Dans cette représentation sur les planches du Festival International de Carthage, l’orchestre a proposé une relecture symphonique d’un répertoire qui a marqué plus d’un demi-siècle de création musicale locale, mettant en lumière la richesse des écoles de composition ayant façonné l’identité de la chanson tunisienne. En ce sens, Shady Garfi se pli au même exercice effectué par son père lors de l'ouverture de la 59e édition de ce prestigieux festival un certain 19 juillet 2025.
Le spectacle a commencé avec les danseuses de ballet, en robes blanches et avec leurs mouvements harmonieux. Ces ballerines ont bien rendu la scène de Carthage agréable à voir : leurs corps étaient comme des plumes dansant au gré du vent de la beauté.
De fait, elles étaient une lueur d'espoir annonçant une rencontre tunisienne de passion et d'horizon mondial.
La première pièce de la soirée était "Syr Tounes", une mélodie arrangée par Shady Garfi, à l'origine composée par Chadly Meftah, un compositeur de musique militaire.

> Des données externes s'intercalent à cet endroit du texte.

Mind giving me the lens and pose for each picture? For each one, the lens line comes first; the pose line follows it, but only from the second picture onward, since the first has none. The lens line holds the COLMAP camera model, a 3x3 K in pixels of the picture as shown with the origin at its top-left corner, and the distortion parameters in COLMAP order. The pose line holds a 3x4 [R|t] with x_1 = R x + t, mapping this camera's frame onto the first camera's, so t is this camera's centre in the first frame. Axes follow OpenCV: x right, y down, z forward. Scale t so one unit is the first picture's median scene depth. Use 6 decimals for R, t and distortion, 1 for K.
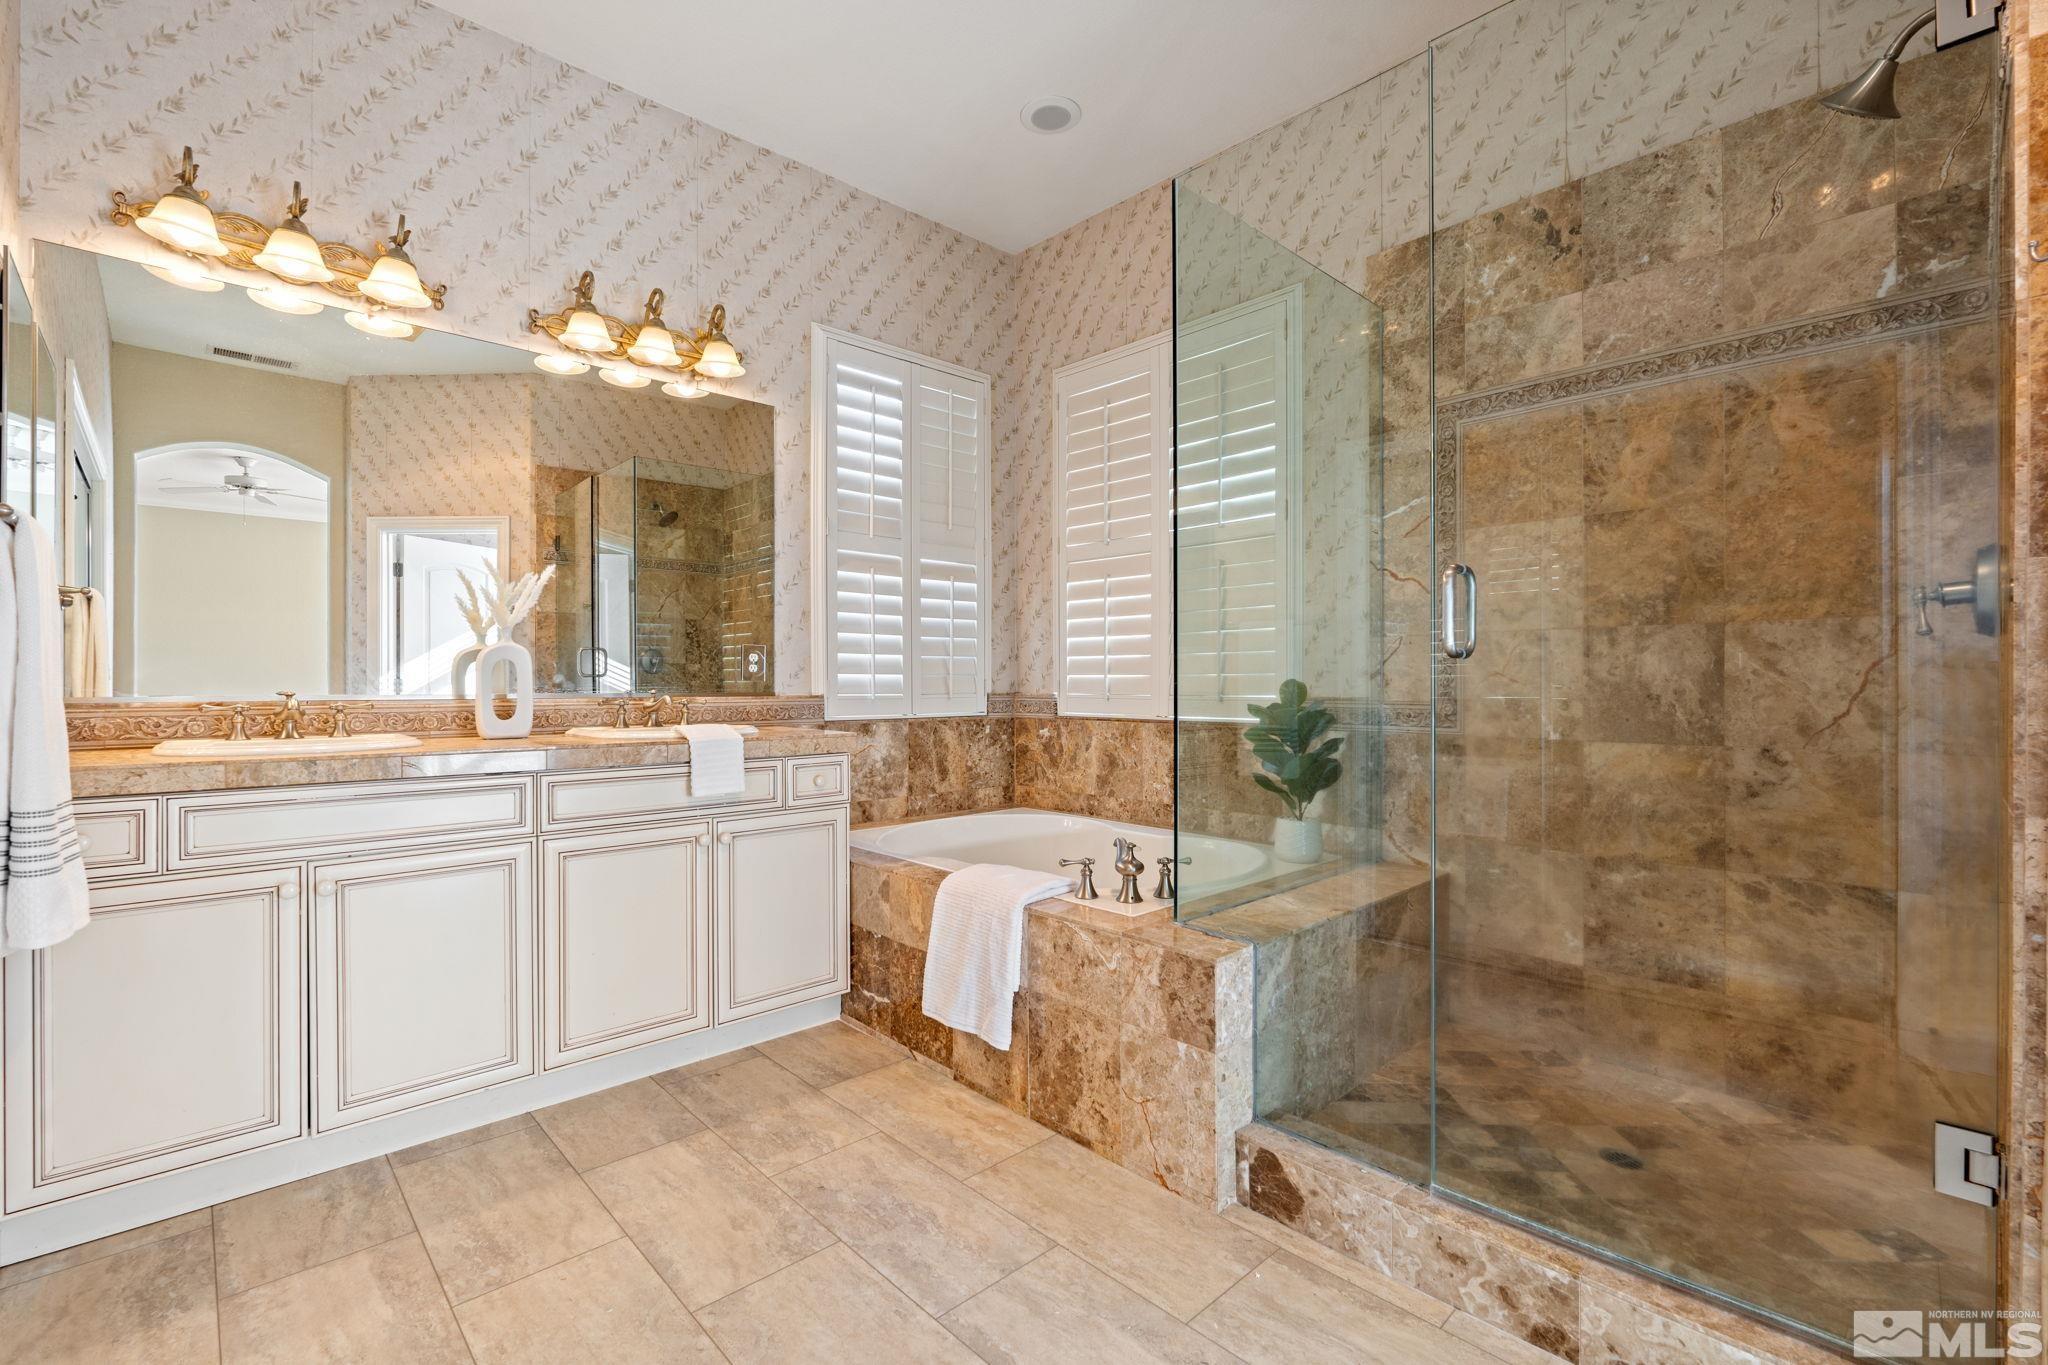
lens RADIAL K [[896.2, 0, 1030.9], [0, 896.2, 683.0], [0, 0, 1]] dist [-0.004519, 0.000442]
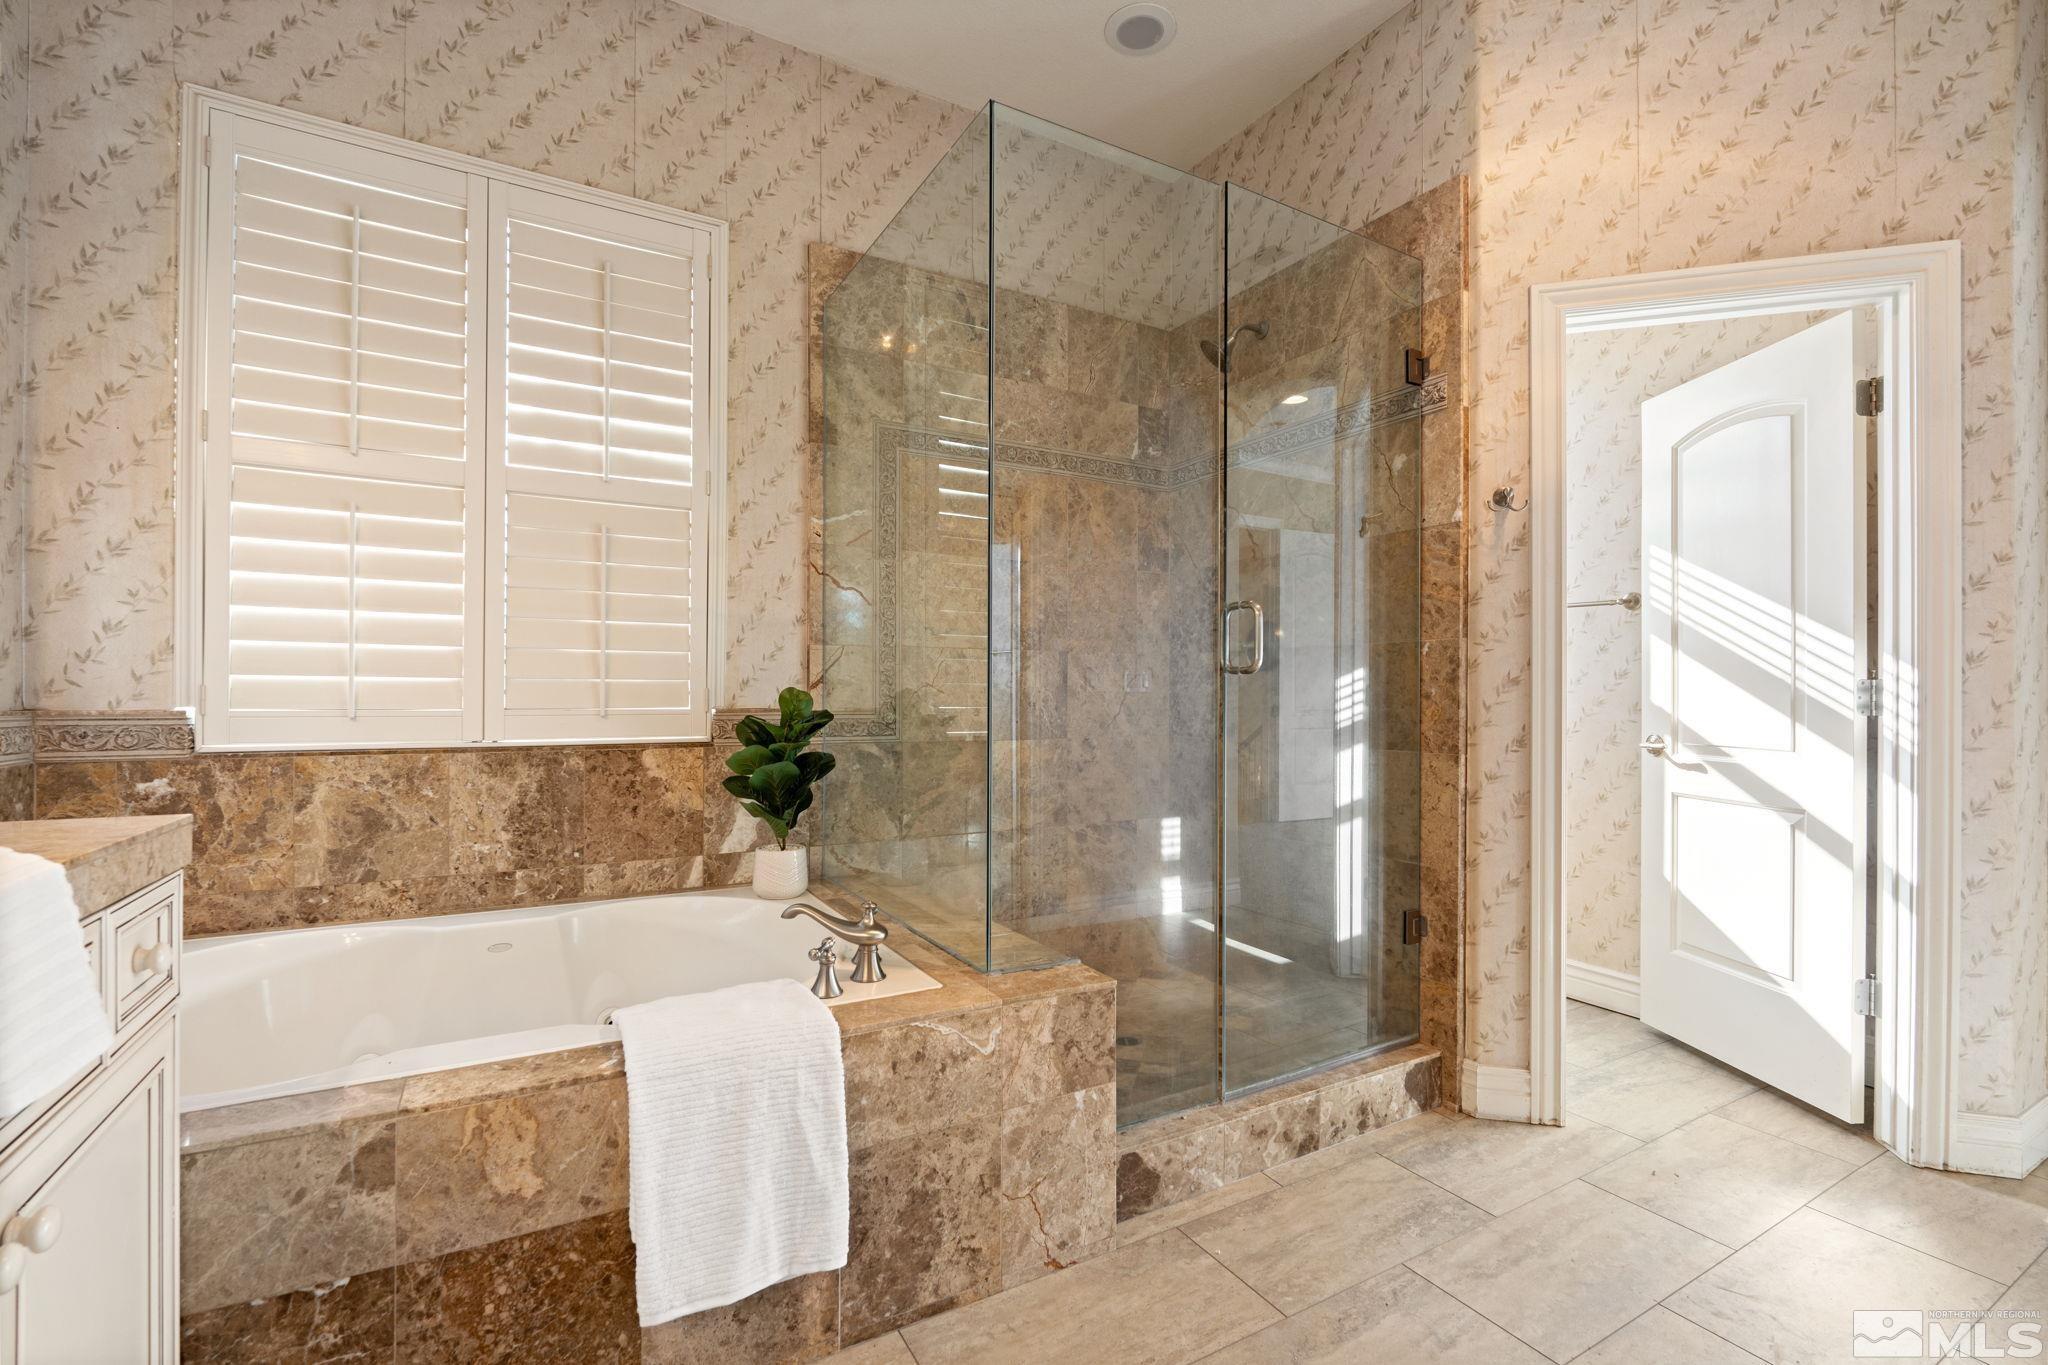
lens RADIAL K [[896.2, 0, 1011.3], [0, 896.2, 687.9], [0, 0, 1]] dist [-0.004519, 0.000442]
pose [[0.243315, 0.008870, 0.969907, -0.562414], [-0.004583, 0.999958, -0.007995, 0.002147], [-0.969937, -0.002500, 0.243345, 0.655848]]
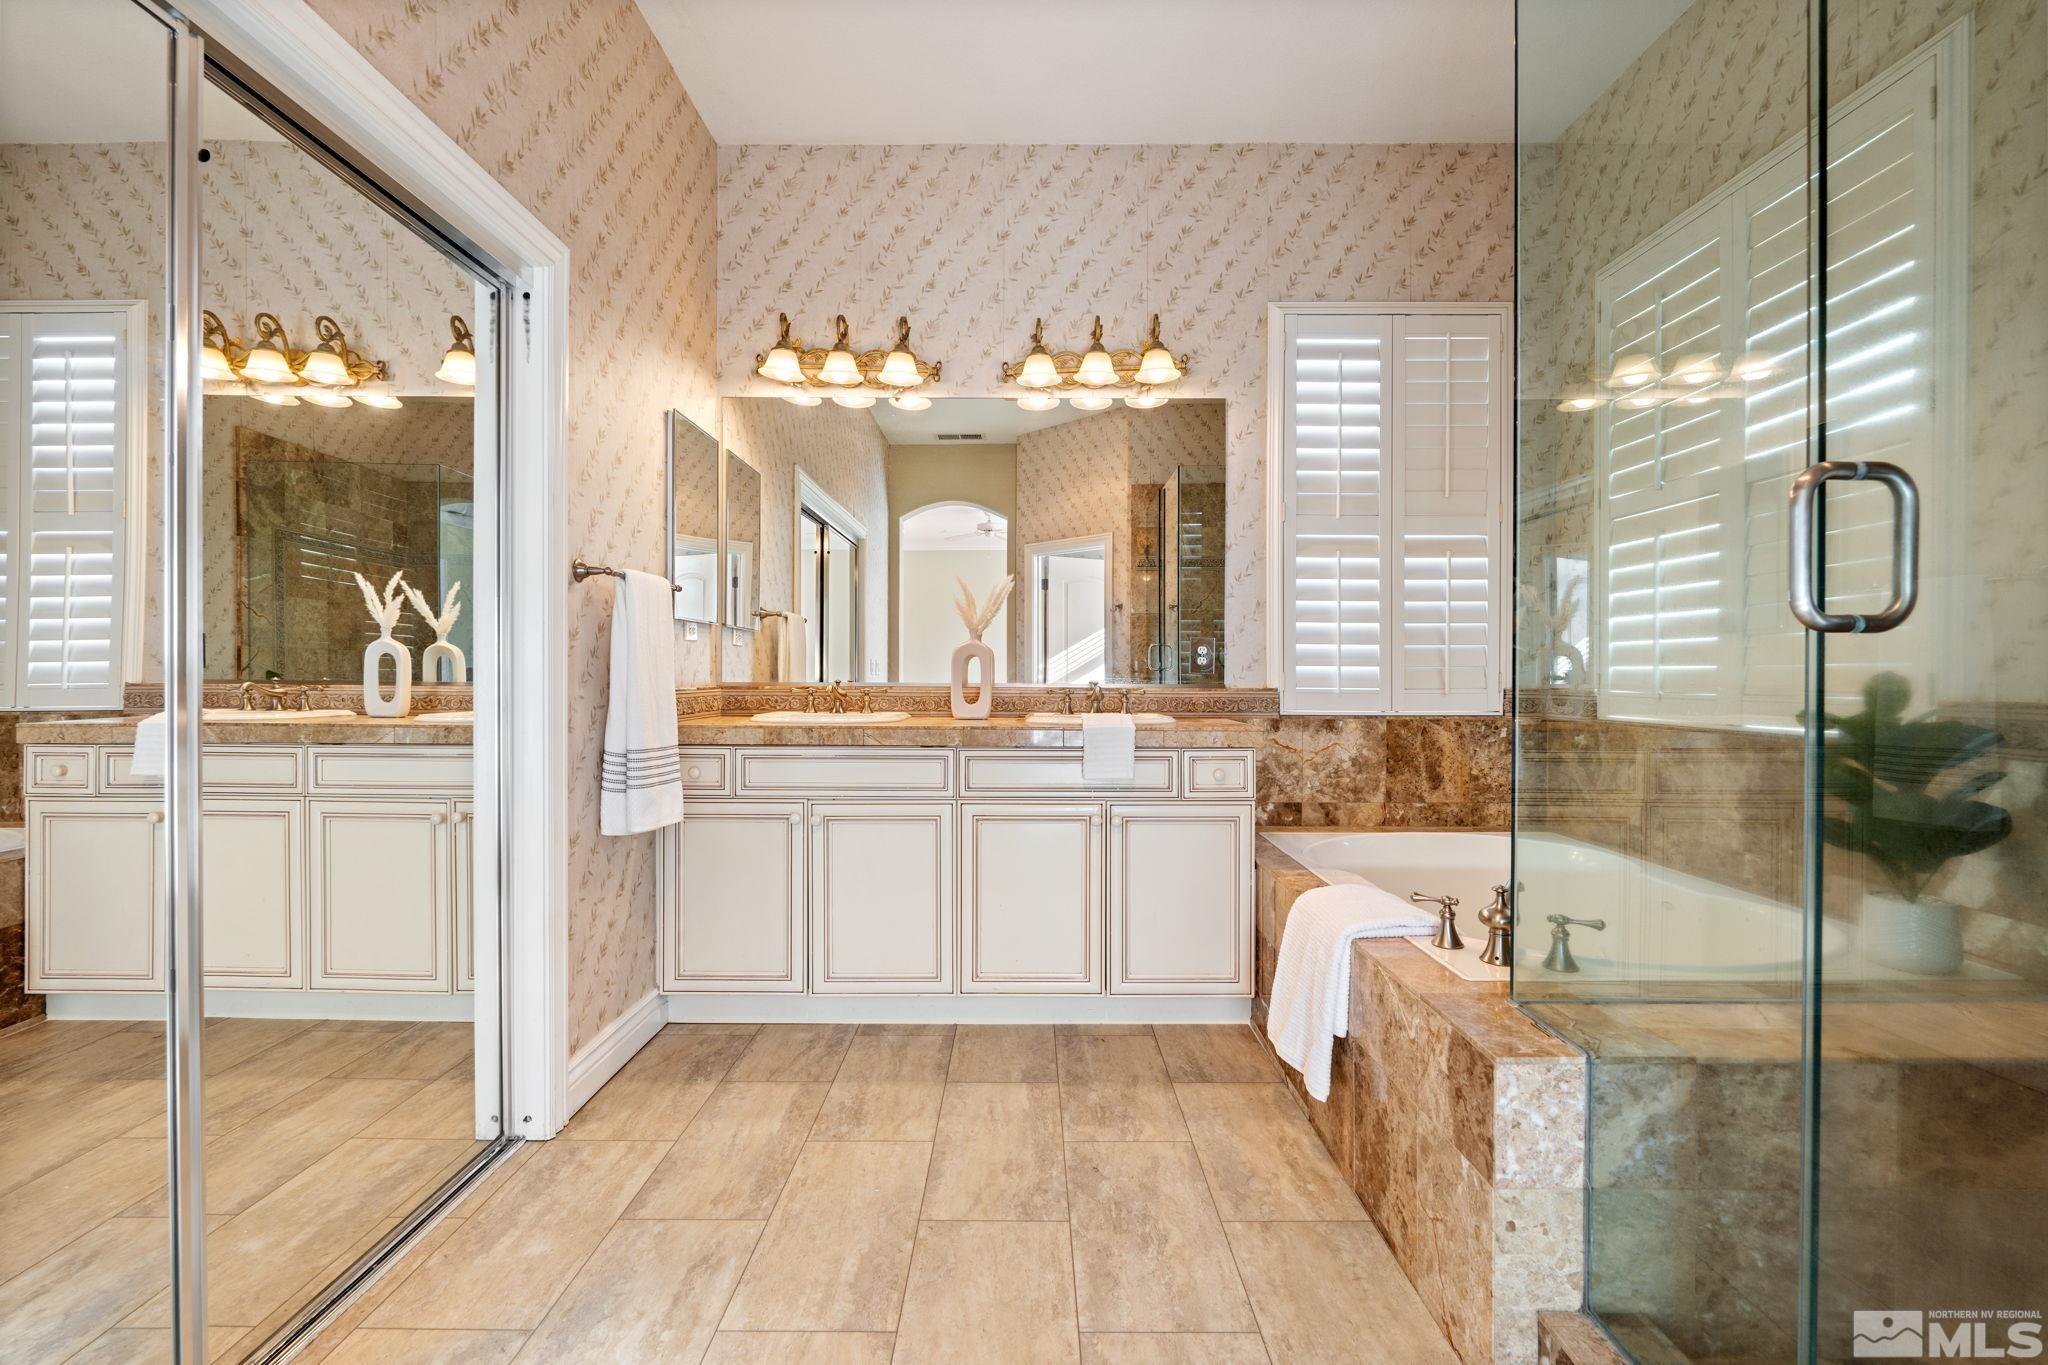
lens RADIAL K [[896.2, 0, 1030.9], [0, 896.2, 679.8], [0, 0, 1]] dist [-0.004519, 0.000442]
pose [[0.727722, 0.007211, -0.685834, 0.320021], [-0.004364, 0.999973, 0.005883, 0.000206], [0.685858, -0.001288, 0.727734, 0.162314]]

En gros, le programme sous la baguette de Shady Gharfi a revisité des œuvres emblématiques de compositeurs tels que Mohamed Jmoussi, Fi Ouyounik Nar, Ahmed Hamza, Chehloula, Mohamed Sassi (Ach Yhem), Mohamed Ridha (Mahboubi El Ghali), Hédi Jouini (Dounia Zina), Mohamed Triki (Zahr Ellimoun), Abdelkrim Sahabou (Aouadtni Aal Wedd) ou encore Kass Essabr un morceau qui a fait en partie la gloire de Chokri Bouzayen composé par Samir Agrebi.
Sont présent à ce spectacle hommage des visages qui se sont éloignés de la scène mucicale nationale notamment Chokri Bouzayen et Noureddine El Baji. Par la suite, c'était autour d'Asma Ben Ahmed qui a une voix à la fois forte et subliminal. A coté de celle-ci vient Ahmed Rebaï un élégant chanteur qui a présent maintenant dans l'univers du chant national depuis au moins cinq ans. Sans oublier, Nesrine Mahbouli et Arij Brik qui percent progressivement à travers leur propre production.
Bien que consacré à la musique tunisienne, le spectacle a également réservé une place à la musique palestinienne avec la participation de la chanteuse palestinienne Roula Azar, invitée d’honneur de la soirée. Un choix que le chef d’orchestre a présenté comme un hommage à l’universalité de la musique et aux valeurs de liberté, de résistance et d’amour qu’elle véhicule.